In our view, punitive damages under the Fair Credit Reporting Act are appropriate in all mixed file cases.
To recap from some of our prior blog posts, a mixed file (a/k/a a mIxed credit file) happens — as the name suggests — when a consumer reporting agency (a/k/a a credit bureau or CRA) mixes personal information and/or account data of two or more consumers within credit files.
The Fair Credit Reporting Act (FCRA) requires consumer reporting agencies to maintain reasonable procedures to assure the “maximum possible accuracy” of the information they report about all consumers. Unfortunately, flawed procedures followed by credit bureaus like Equifax, Experian, and TransUnion are often less than what is reasonable to assure maximum possible accuracy. As a result, there are countless mixed files at each of those CRAs every year. Why? In our view, there are very basic explanations:
- It is almost certainly far more expensive for those credit bureaus to implement the type of procedures that would actually assure maximum possible accuracy than it is for Equifax and Experian and TransUnion to maintain flawed procedures.
- The credit bureaus know that they will be held accountable for their unreasonable procedures by just a fraction of the consumers who actually are victims of mixed credit files. In other words, just a small number of mixed file victims will sue the CRAs each year, and the amount the credit bureaus payout in those lawsuits is far less than those credit bureaus would have to spend to have sufficiently robust systems to minimize the mixed file problem.

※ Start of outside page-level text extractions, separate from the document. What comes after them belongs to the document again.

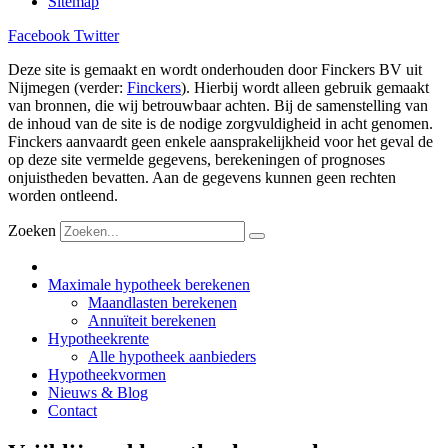
Sitemap
Facebook
Twitter
Deze site is gemaakt en wordt onderhouden door Finckers BV uit
Nijmegen (verder:
Finckers
). Hierbij wordt alleen gebruik gemaakt
van bronnen, die wij betrouwbaar achten. Bij de samenstelling van
de inhoud van de site is de nodige zorgvuldigheid in acht genomen.
Finckers aanvaardt geen enkele aansprakelijkheid voor het geval de
op deze site vermelde gegevens, berekeningen of prognoses
onjuistheden bevatten. Aan de gegevens kunnen geen rechten
worden ontleend.
Zoeken
Maximale hypotheek berekenen
Maandlasten berekenen
Annuïteit berekenen
Hypotheekrente
Alle hypotheek aanbieders
Hypotheekvormen
Nieuws & Blog
Contact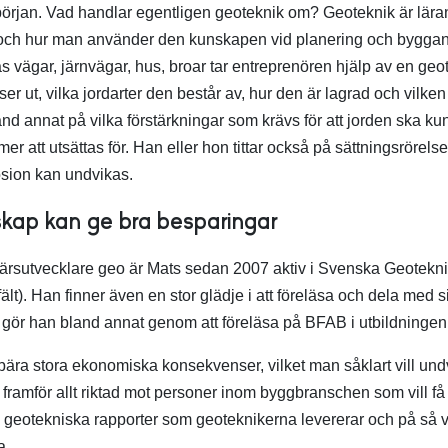
n början. Vad handlar egentligen geoteknik om? Geoteknik är lär
och hur man använder den kunskapen vid planering och byggan
vägar, järnvägar, hus, broar tar entreprenören hjälp av en geote
er ut, vilka jordarter den består av, hur den är lagrad och vilken
nd annat på vilka förstärkningar som krävs för att jorden ska k
r att utsättas för. Han eller hon tittar också på sättningsrörelse
sion kan undvikas.
ap kan ge bra besparingar
färsutvecklare geo är Mats sedan 2007 aktiv i Svenska Geotek
ält). Han finner även en stor glädje i att föreläsa och dela med 
 gör han bland annat genom att föreläsa på BFAB i utbildningen
bära stora ekonomiska konsekvenser, vilket man såklart vill und
framför allt riktad mot personer inom byggbranschen som vill få 
de geotekniska rapporter som geoteknikerna levererar och på så 
a.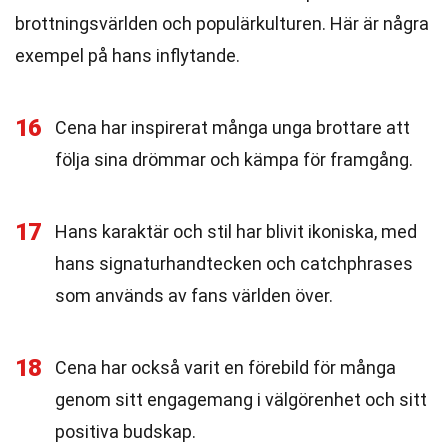
brottningsvärlden och populärkulturen. Här är några
exempel på hans inflytande.
16
Cena har inspirerat många unga brottare att
följa sina drömmar och kämpa för framgång.
17
Hans karaktär och stil har blivit ikoniska, med
hans signaturhandtecken och catchphrases
som används av fans världen över.
18
Cena har också varit en förebild för många
genom sitt engagemang i välgörenhet och sitt
positiva budskap.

- To make a potentially long story short, following procedures that the credit bureaus know will result in tons of mixed files is, to them, a cost of doing business.
Surely, Equifax and Experian and TransUnion spend less money on lawsuits than they would need to do to maintain and follow reasonable procedures to assure maximum possible accuracy of the information they report about consumers. Put differently, it is too expensive for credit bureaus to care about the requirements of the FCRA. The result? A whole lot of mixed files.
We believe that, because the credit bureaus knowingly fail to maintain reasonable procedures to assure maximum possible accuracy, all mixed file cases are willful FCRA violations. The remedies for willful FCRA violations include punitive damages. As such, while we cannot ever guarantee what a judge or jury will decide, Sherman & Ticchio believes there is a strong case to be made that all mixed file cases are punitive damages cases.